We jumped from the bed, raced out of the bedroom, down the hall and into his room. He was sitting upright in his bed pointing to the window.
"Its the tooth fairy! It the tooth fairy! See her glow!!!" he was yelling.
Looking to the window, I could see the 'glow of the tooth fairy'. He was correct. The tooth fairy was pressed against the window pane, and the glow was all around her. It was a firefly... a lightening bug... which was against the pane, but in his innocence, it was the tooth fairy.
Life has a way of being life. But through the struggles and the pain, there is ALWAYS beauty. A beauty in the memories of what we had and what we have. I came to the Off Topic forum today to make a post about victor/victim, etc. I still might... But I read this thread and became a part of it. ty.
For now we see through a glass, darkly.
22 years of marriage taught me tolerance, negotiation, commitment and compromise. 3 kids with a combined total of 44 (17+14+13) years of parenting has taught me forgiveness, sacrifice, spirituality and unconditional love.
hard lessons. hard work. so much value. worth the pain.
My wife and I met 15 years ago in high school, way before the rape happened to me. I trusted her instantly, but she (being a CSA survivor) took awhile to trust me. We always balanced each other out and over the years forged a strong bond that was threatened by the rape that happened to me 3 1/2 years ago, but not destroyed.

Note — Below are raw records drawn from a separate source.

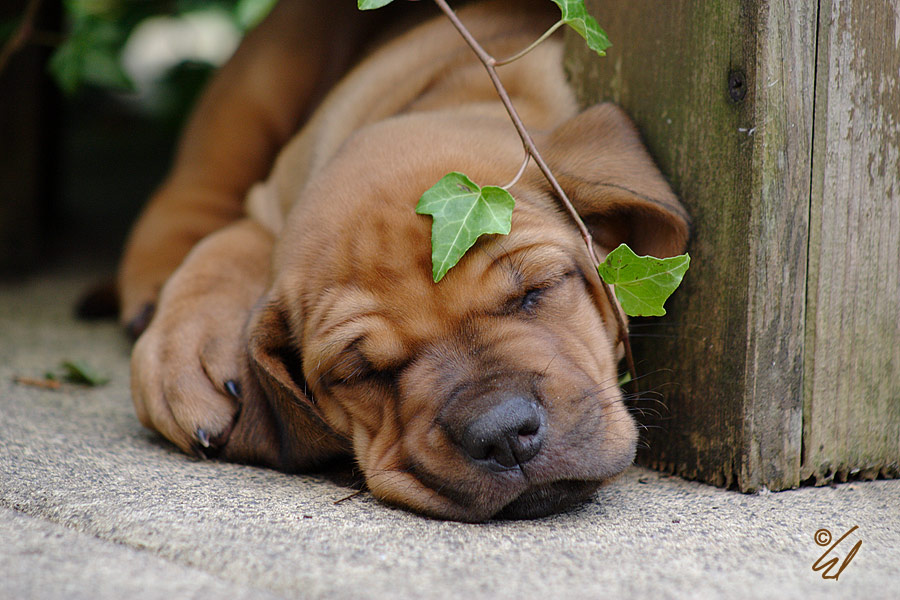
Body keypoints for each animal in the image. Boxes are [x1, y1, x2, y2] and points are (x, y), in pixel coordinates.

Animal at [121, 1, 688, 520]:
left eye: (537, 291)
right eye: (360, 373)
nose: (503, 433)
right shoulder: (269, 200)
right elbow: (228, 245)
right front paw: (187, 346)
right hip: (255, 93)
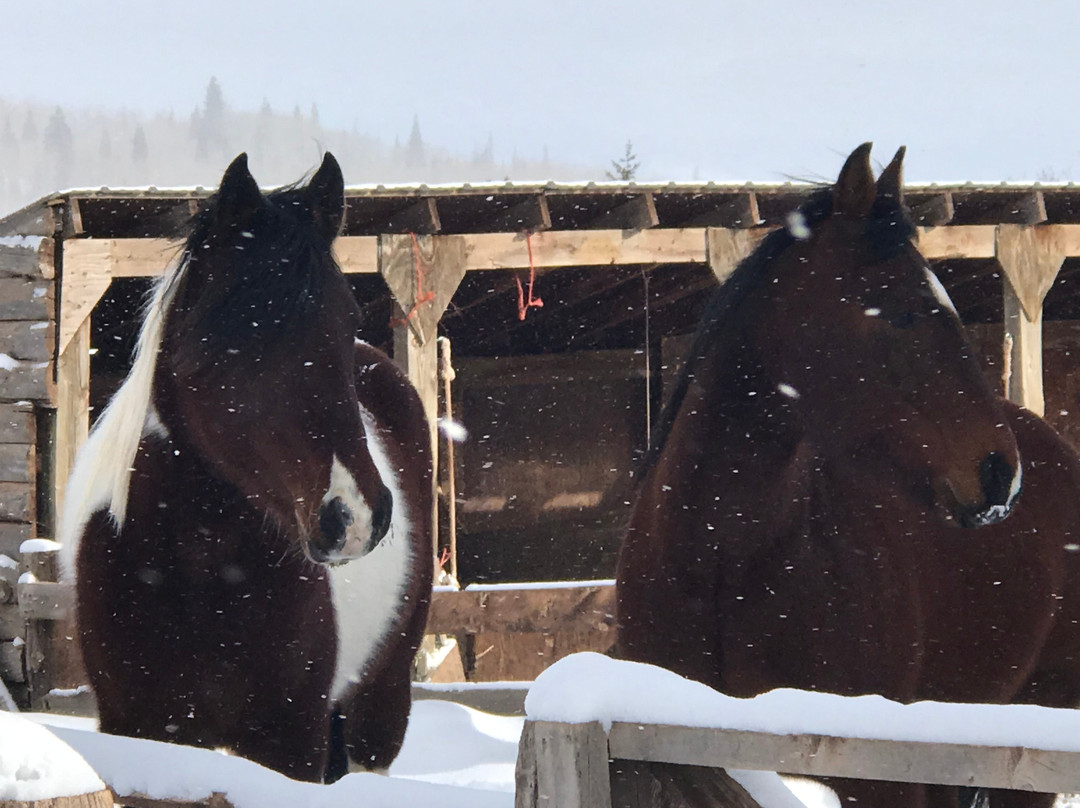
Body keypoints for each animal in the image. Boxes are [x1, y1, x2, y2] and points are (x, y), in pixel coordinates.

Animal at [61, 153, 432, 782]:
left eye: (347, 316)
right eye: (243, 330)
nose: (354, 515)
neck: (200, 571)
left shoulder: (290, 740)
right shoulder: (139, 727)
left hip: (380, 708)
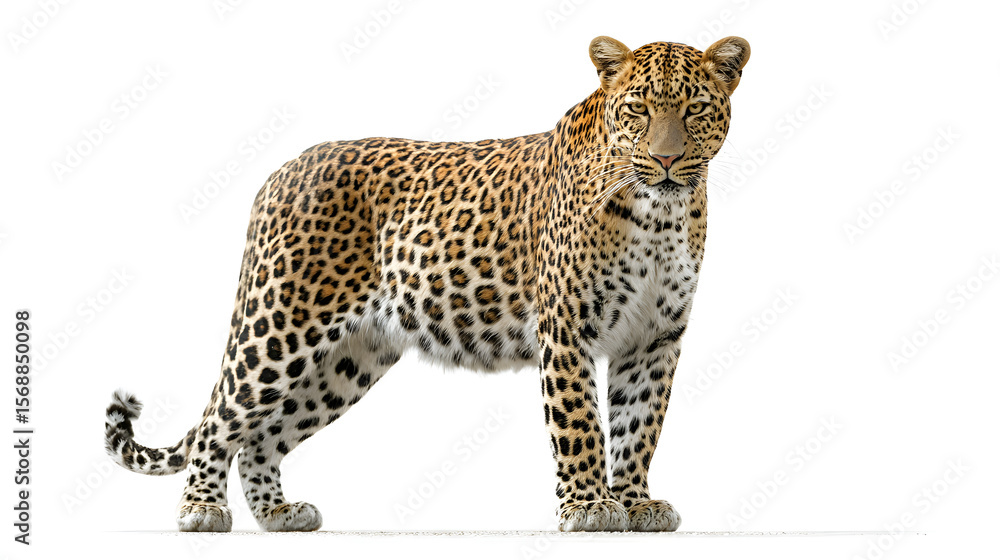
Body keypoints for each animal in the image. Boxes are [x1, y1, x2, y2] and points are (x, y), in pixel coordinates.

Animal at [104, 35, 749, 533]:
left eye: (695, 109)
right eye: (638, 110)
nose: (666, 161)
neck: (661, 215)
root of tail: (281, 171)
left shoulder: (655, 338)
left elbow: (638, 426)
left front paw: (636, 504)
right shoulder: (567, 329)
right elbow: (581, 425)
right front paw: (590, 508)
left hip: (348, 359)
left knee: (262, 438)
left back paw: (279, 515)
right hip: (280, 326)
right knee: (219, 422)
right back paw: (201, 511)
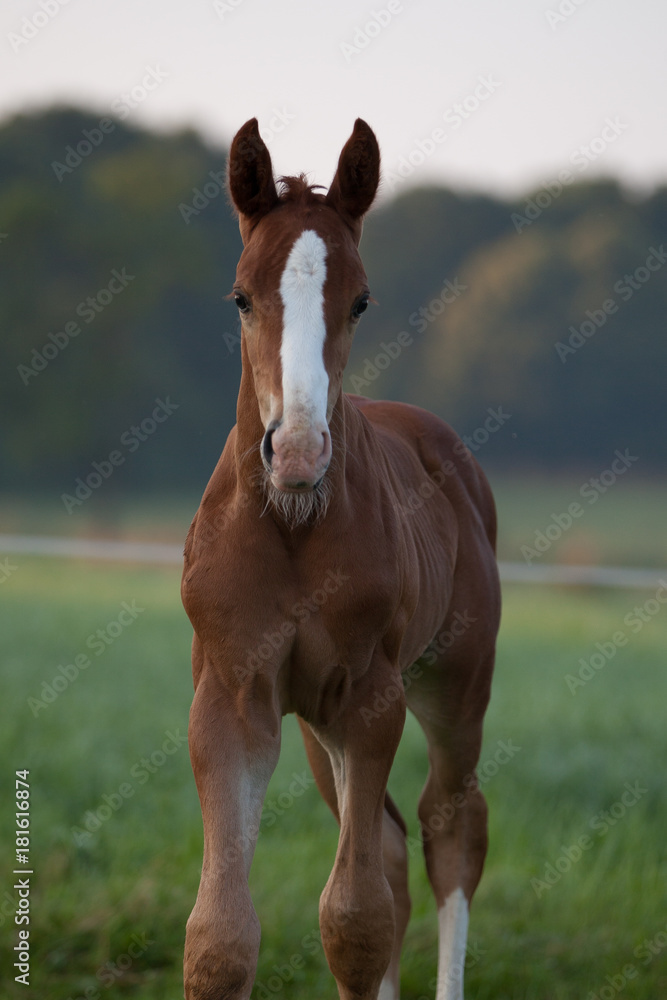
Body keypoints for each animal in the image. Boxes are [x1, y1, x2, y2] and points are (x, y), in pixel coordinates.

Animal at [181, 117, 501, 1000]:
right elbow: (220, 939)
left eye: (359, 299)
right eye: (240, 296)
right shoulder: (232, 695)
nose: (295, 452)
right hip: (317, 725)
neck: (292, 526)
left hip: (454, 681)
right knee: (388, 844)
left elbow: (353, 923)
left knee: (449, 825)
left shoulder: (369, 698)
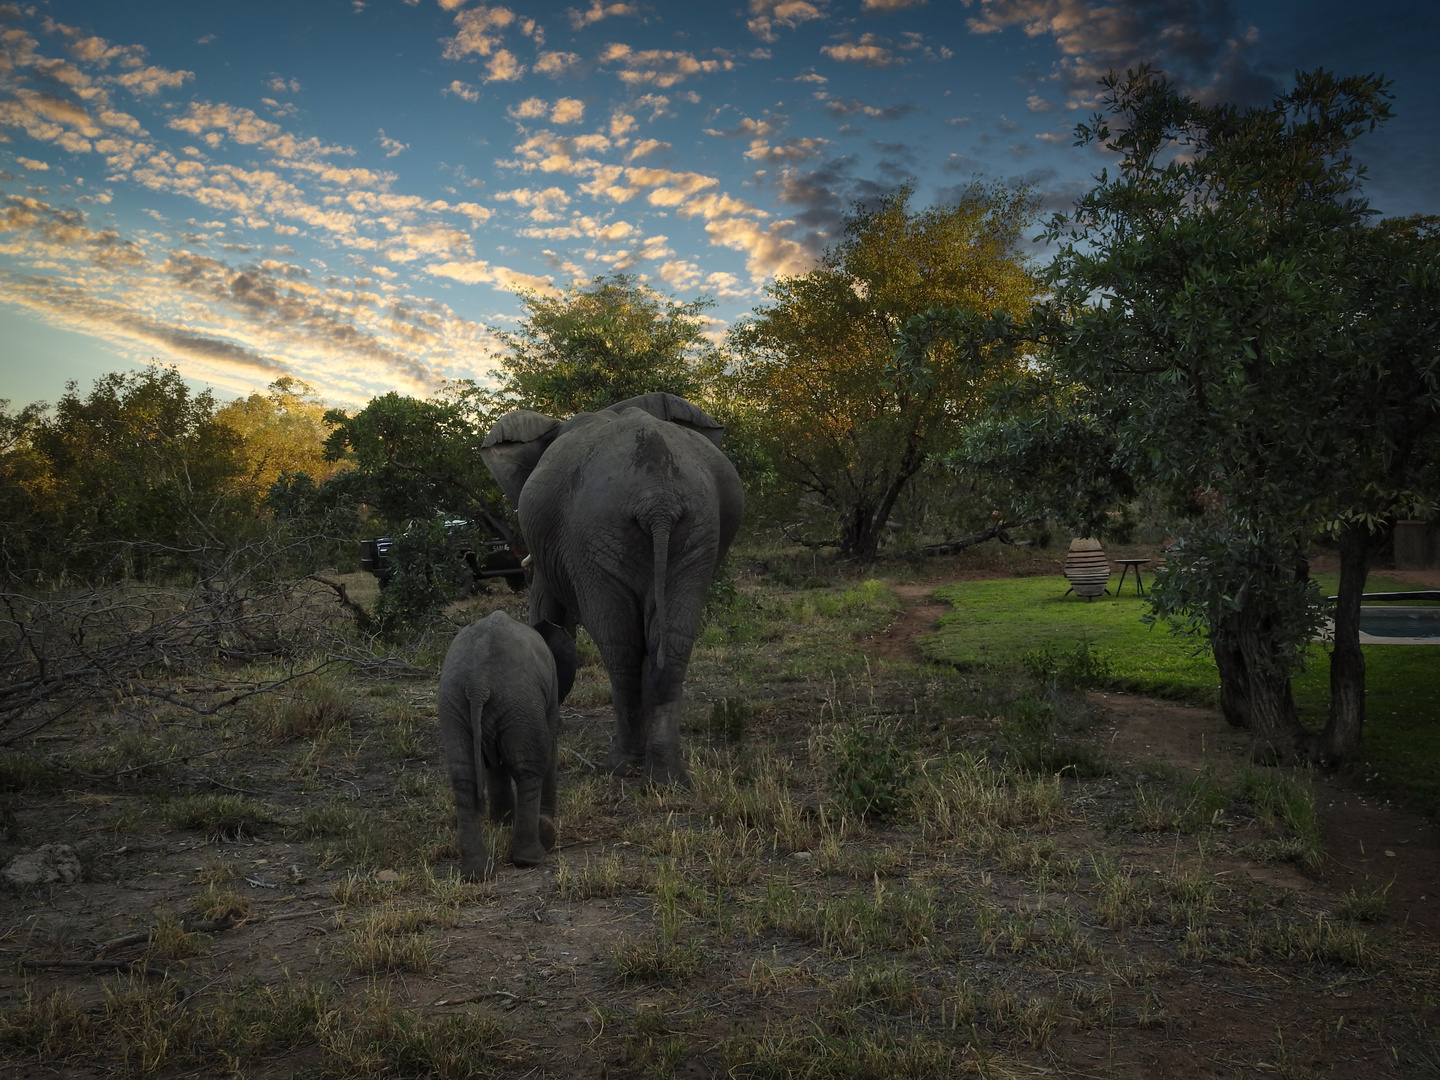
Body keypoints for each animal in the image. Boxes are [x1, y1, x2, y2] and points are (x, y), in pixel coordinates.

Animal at [434, 610, 576, 881]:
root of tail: (477, 684)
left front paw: (502, 823)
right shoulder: (551, 690)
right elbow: (550, 743)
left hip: (454, 706)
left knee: (464, 776)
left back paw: (477, 873)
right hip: (519, 703)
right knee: (529, 770)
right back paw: (531, 856)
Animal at [480, 394, 743, 783]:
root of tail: (657, 496)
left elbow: (547, 612)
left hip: (597, 531)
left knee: (620, 647)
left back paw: (621, 765)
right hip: (693, 530)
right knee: (671, 645)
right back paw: (665, 776)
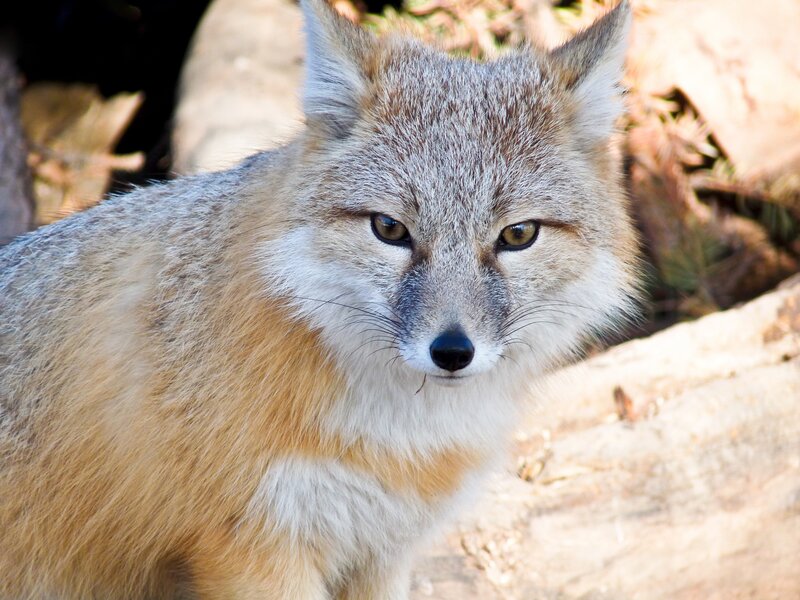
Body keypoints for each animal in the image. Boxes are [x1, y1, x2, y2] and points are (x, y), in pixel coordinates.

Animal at [0, 1, 636, 598]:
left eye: (517, 235)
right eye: (389, 229)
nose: (453, 351)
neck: (395, 438)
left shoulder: (382, 551)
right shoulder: (254, 548)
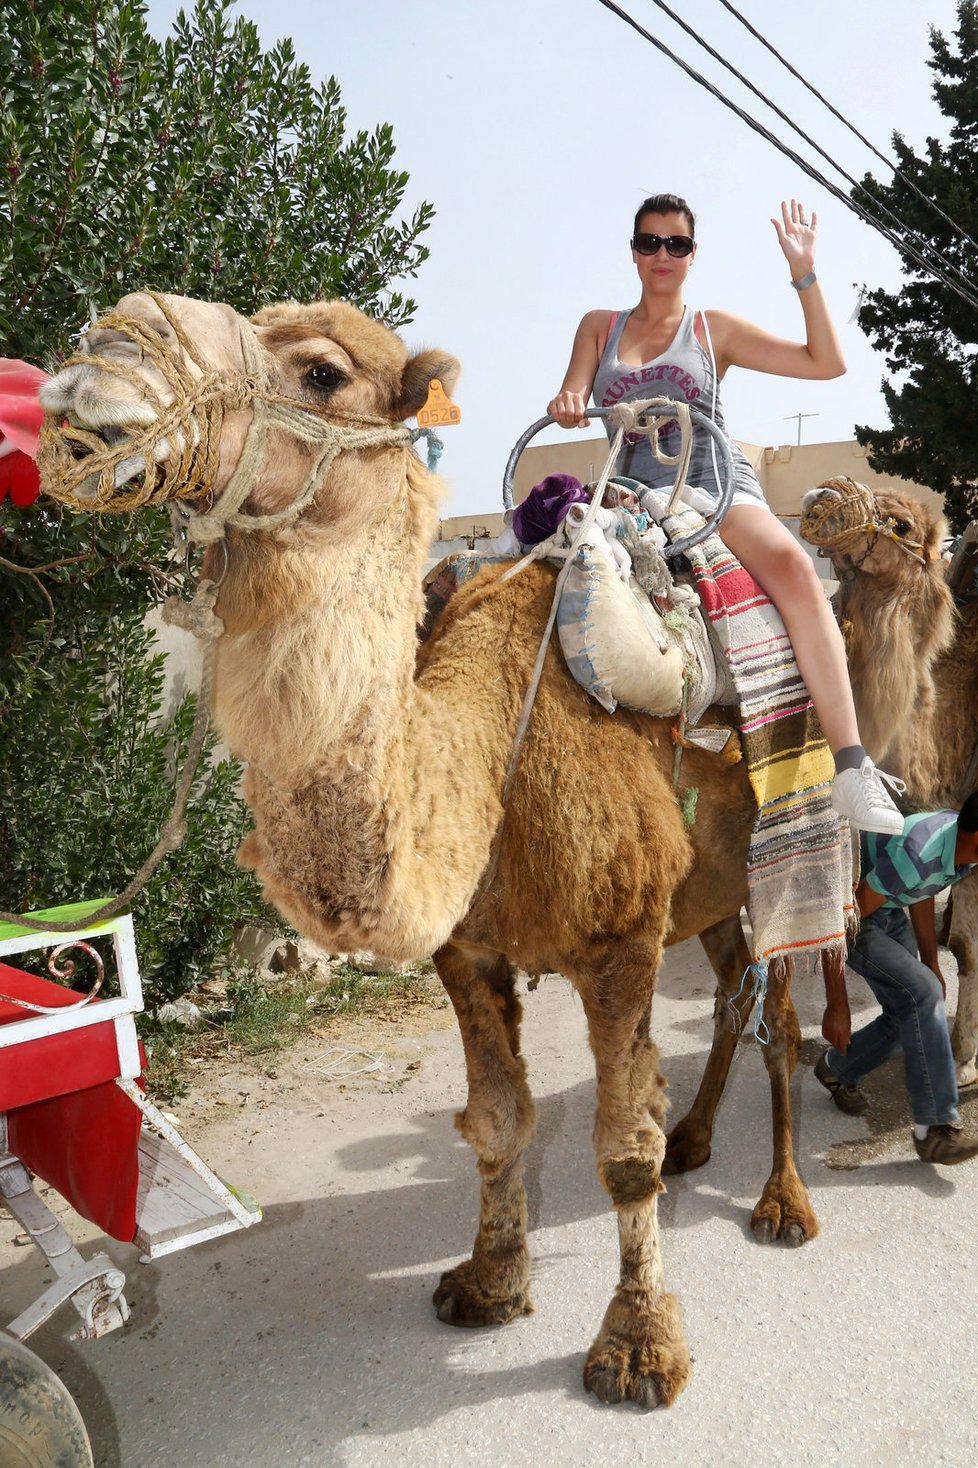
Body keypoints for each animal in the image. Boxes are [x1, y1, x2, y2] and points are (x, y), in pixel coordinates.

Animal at [38, 289, 828, 1409]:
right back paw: (699, 1141)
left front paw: (637, 1347)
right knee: (728, 994)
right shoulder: (470, 950)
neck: (486, 748)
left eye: (321, 372)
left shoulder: (622, 941)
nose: (102, 353)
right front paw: (490, 1282)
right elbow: (497, 1120)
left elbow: (619, 1147)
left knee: (789, 1013)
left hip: (798, 850)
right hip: (711, 890)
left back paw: (783, 1201)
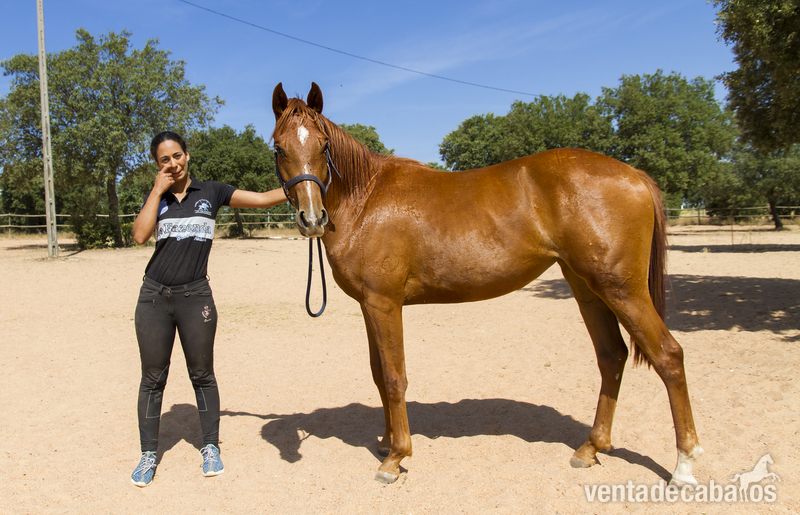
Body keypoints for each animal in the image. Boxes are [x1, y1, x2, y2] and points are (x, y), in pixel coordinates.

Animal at [270, 82, 703, 486]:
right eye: (278, 147)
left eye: (324, 144)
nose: (312, 219)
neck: (367, 198)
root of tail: (634, 175)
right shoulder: (369, 305)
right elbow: (379, 373)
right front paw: (385, 441)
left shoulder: (384, 303)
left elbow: (395, 377)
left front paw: (395, 457)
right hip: (588, 288)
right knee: (612, 357)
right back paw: (590, 449)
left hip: (622, 289)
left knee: (669, 356)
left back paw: (684, 466)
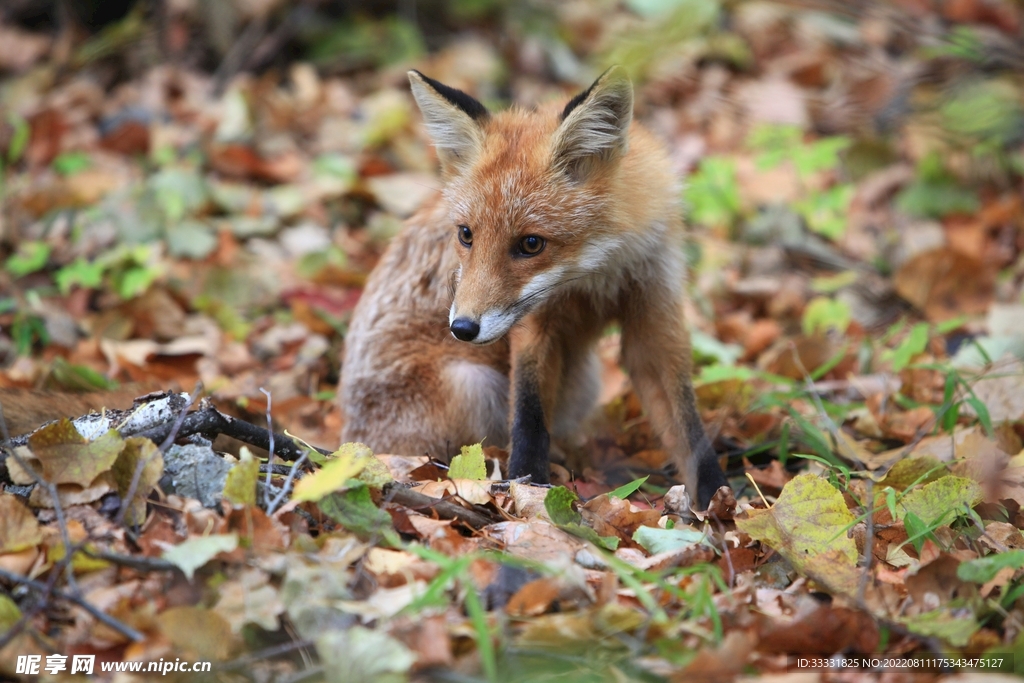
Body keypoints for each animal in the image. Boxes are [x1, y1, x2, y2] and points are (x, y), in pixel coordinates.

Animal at [339, 66, 733, 509]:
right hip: (471, 385)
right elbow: (528, 416)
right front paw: (526, 491)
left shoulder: (653, 305)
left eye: (531, 243)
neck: (594, 275)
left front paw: (718, 499)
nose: (462, 329)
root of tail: (348, 441)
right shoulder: (532, 324)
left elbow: (688, 428)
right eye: (465, 234)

I am not going to lie, the marriage is not what it used to be. we don't talk the way we used to, we fight more, I feel like I have less in common with her (and with all humans in general). It is a struggle but I am grateful to even have something to struggle for, and I think my wife can at least see that I am trying to fight the good fight.
“If a man wishes to be sure of the road he treads on, he must close his eyes and walk in the dark.”